Chapter 10: Feminism and Science Fiction part 1
from In the Chinks of the World Machine by Sarah Lefanu
I would like to look now at some of those writers who speak neither from a position of (transformed) authority nor from a position of (newly validated) sentiment but who deconstruct notions of essentialism from a relativistic position: Pamela Zoline, Rhoda Lerman, Monique Wittig, Angela Carter, Joanna Russ and James Tiptree Jr.
Unlike many of the women mentioned so far, Tiptree is a prolific short story writer, favouring that form above all others. Her story 'The Women Men Don't See' exemplifies the notion of woman constructed as 'other', with its play on ideas of visibility and invisibility, alienness and non-alienness. It is written in a convincing pastiche of the Hemingway/Heinlein school, which further dislocates a straightforward reading. Tiptree uses the alien and human paradigm to powerful effect in her treatment of sexual difference. As Susan Wood said: 'As is common in much contemporary SF, the fictional situation serves as a metaphor for the author's vision of contemporary society, in which the cultural differences between men and women seem insurmoutable.'
Joanna Russ's novels and short stories show a similar playfulness of form.
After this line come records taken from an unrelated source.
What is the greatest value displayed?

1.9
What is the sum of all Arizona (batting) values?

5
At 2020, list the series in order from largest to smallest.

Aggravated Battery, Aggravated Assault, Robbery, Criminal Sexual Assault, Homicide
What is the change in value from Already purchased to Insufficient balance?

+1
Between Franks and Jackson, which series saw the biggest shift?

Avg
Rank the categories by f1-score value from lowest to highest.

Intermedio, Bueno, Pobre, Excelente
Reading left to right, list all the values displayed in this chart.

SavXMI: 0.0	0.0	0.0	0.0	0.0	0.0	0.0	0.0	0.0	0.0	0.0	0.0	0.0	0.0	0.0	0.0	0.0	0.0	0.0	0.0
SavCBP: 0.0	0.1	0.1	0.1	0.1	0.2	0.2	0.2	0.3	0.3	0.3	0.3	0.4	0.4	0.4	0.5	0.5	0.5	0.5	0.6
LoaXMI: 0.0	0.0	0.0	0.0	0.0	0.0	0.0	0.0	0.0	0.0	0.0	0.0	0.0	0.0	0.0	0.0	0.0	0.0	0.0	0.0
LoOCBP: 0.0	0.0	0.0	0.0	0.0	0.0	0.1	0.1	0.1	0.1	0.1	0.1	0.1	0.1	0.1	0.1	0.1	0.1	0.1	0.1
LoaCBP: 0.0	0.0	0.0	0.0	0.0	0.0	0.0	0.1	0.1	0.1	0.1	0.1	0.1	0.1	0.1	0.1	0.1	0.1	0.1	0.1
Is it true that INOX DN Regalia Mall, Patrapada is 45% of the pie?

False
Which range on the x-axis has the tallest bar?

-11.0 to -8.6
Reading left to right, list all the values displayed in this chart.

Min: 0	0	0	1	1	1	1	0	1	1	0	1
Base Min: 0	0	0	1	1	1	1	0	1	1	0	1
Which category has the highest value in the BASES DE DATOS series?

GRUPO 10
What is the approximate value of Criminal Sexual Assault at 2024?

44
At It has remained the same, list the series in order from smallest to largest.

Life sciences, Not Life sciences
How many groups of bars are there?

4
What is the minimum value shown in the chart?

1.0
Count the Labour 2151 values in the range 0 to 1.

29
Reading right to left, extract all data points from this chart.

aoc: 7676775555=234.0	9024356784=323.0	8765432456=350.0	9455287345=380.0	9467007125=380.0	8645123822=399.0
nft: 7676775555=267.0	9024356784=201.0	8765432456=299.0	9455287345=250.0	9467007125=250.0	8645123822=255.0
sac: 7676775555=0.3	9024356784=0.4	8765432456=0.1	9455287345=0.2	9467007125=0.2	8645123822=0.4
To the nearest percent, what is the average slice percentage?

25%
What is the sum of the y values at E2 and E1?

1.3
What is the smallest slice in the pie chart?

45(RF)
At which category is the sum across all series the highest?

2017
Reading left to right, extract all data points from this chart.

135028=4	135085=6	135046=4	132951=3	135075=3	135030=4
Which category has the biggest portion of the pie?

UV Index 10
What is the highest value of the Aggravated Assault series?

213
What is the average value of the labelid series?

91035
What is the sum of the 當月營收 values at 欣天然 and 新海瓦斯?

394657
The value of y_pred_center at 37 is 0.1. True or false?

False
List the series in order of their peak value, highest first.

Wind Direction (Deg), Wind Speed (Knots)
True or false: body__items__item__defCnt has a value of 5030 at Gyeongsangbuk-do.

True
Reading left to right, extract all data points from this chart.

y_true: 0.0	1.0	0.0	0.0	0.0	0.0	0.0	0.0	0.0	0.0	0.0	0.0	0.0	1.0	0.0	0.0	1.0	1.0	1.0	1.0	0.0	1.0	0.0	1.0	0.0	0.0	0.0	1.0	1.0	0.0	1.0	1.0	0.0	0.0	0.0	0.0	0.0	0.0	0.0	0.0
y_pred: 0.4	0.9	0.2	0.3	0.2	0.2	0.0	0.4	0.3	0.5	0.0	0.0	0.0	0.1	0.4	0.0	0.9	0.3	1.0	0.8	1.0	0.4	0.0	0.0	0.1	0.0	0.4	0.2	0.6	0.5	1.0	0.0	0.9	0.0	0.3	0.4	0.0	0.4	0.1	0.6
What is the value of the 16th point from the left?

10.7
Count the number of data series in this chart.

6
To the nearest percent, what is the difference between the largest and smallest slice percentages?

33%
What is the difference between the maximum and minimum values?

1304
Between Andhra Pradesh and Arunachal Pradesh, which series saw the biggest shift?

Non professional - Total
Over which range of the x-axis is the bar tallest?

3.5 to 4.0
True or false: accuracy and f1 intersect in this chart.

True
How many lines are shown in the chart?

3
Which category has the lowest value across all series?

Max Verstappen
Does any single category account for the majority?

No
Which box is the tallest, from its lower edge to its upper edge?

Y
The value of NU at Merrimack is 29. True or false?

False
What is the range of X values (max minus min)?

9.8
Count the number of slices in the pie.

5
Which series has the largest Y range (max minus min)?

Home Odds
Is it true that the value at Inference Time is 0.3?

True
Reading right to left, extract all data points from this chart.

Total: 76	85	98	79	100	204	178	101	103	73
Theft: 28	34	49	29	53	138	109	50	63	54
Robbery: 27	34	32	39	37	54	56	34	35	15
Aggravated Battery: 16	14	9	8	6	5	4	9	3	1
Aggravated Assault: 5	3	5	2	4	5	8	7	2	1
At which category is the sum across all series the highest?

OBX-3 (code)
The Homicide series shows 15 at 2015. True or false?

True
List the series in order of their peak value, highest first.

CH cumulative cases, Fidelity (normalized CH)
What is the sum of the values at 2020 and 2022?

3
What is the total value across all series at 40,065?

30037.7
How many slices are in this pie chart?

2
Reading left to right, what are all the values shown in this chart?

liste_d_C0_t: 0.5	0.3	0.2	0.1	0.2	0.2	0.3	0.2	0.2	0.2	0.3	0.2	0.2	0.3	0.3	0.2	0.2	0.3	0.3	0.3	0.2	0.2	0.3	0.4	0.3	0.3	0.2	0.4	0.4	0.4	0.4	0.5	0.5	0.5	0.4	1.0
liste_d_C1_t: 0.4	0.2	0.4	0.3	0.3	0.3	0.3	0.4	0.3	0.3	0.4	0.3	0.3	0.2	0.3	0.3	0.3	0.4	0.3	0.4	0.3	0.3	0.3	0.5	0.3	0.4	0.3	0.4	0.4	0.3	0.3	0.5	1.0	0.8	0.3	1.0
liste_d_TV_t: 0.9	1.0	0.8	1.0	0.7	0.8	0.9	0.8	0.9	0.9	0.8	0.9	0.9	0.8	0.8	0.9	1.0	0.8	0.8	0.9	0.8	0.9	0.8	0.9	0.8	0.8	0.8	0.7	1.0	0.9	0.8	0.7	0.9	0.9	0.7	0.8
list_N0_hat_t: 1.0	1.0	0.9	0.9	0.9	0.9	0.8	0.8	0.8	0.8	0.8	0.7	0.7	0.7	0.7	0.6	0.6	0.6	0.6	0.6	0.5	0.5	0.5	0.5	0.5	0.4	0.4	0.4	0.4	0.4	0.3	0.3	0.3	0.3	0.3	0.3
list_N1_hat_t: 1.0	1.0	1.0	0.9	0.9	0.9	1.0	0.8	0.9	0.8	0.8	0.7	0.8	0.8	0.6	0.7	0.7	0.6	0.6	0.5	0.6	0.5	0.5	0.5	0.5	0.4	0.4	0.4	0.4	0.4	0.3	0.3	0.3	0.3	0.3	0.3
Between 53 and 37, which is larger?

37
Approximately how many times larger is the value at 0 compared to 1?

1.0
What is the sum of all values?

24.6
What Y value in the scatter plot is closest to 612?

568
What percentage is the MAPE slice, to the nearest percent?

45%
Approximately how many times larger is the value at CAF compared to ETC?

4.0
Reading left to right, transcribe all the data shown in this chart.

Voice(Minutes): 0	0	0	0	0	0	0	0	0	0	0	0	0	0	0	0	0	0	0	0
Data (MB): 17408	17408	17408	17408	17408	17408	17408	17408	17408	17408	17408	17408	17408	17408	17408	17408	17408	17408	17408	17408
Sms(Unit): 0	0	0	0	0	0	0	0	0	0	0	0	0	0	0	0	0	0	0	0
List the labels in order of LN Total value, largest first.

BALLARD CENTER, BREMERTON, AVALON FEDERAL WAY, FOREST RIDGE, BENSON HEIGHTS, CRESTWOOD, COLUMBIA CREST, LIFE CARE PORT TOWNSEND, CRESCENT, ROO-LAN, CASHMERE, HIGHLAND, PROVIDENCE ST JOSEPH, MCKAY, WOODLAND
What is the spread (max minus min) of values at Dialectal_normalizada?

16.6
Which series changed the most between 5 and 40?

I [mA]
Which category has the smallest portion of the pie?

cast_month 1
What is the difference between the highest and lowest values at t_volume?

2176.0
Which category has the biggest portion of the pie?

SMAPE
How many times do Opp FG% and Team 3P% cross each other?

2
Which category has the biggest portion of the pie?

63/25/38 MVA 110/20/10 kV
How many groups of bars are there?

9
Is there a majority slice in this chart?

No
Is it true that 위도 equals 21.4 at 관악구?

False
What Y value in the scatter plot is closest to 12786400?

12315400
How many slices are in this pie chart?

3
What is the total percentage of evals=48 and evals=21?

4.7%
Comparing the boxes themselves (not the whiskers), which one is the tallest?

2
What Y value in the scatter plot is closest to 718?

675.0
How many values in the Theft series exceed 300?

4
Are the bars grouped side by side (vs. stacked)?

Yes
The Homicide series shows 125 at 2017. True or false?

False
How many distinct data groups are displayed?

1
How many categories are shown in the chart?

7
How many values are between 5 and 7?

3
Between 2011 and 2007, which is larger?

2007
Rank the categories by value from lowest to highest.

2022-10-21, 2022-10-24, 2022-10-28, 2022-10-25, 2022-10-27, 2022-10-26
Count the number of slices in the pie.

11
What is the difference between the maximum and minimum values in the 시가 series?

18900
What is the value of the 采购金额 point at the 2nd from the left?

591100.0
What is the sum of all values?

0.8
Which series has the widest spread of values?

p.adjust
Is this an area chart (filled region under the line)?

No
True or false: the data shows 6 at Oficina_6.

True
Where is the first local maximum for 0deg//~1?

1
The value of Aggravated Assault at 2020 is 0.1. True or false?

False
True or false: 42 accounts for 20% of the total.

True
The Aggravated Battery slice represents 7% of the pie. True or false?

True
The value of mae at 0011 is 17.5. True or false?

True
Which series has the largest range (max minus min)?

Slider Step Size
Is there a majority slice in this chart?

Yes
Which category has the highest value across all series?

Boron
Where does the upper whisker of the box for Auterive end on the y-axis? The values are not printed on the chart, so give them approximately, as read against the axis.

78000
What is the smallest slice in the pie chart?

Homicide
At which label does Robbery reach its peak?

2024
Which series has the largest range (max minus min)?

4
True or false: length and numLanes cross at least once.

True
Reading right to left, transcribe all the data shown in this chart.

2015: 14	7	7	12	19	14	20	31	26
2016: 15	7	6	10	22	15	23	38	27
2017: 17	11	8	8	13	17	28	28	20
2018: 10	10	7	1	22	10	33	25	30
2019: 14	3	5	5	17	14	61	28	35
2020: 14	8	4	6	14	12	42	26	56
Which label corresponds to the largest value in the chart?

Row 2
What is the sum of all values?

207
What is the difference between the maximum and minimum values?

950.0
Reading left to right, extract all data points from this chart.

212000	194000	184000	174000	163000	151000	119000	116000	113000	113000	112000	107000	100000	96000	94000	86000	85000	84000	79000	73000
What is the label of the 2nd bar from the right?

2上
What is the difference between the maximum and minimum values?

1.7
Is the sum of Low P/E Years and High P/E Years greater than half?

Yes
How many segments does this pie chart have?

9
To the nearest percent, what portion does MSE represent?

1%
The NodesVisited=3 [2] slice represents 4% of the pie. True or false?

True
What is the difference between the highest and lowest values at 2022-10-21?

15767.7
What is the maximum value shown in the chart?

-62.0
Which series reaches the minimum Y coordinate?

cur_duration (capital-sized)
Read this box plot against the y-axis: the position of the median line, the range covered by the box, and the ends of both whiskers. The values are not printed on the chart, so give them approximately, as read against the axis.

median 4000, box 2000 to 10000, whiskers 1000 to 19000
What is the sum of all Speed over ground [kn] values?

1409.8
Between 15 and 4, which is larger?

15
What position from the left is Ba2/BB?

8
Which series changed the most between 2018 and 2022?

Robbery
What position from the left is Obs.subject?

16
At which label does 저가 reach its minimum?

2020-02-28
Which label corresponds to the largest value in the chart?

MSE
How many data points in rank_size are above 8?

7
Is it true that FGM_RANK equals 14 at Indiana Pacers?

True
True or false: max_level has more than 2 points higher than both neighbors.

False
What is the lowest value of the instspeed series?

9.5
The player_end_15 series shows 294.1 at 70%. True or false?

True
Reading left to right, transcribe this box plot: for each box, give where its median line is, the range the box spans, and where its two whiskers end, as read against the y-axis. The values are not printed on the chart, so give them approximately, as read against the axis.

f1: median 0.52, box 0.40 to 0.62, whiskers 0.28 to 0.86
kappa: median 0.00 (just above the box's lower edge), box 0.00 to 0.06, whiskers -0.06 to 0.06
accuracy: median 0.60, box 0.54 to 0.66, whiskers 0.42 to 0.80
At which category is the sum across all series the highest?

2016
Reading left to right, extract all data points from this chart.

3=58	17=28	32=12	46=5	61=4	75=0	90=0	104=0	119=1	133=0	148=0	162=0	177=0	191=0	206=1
They are all in different ways, 'about' the oppression of women in a patriarchal world: in perhaps her best-known novel, The Female Man, she uses the metaphor of parallel universes, with a concomitantly fragmented narrator, to question the status quo of women and men not just in the contemporary western world but in the various other worlds that might or might not exist.
Where writers like McIntyre and Le Guin bring the tradition of the mainstream 'bourgeois' novel - with its emphasis on characterisation, its notion of a coherent self - into science fiction, with far-reaching, positive consequences; where more avowedly feminist writers like Sally Miller Gearhart, while eschewing the individualism inherent in the 'bourgeois' tradition, nonetheless subscribe to its essentialism, albeit a female one; the writers mentioned above use the metaphors of science fiction to subvert it from within, without making compromises with another literary tradition - that of the 'bourgeois' novel - that, too, glosses over the construction of sexual difference.
I am not trying to construct here a hierarchy of feminism, to measure one writer against another and find one lacking. I want to show the ways in which science fiction is feminism-friendly. With its metaphors of space and time travel, of parallel universes, of contradictions co-existing, of black holes and event horizons, science fiction is ideally placed for interrogative functions. The unities of 'self', whether in terms of bourgeois individualism or biological reductionism, can be subverted.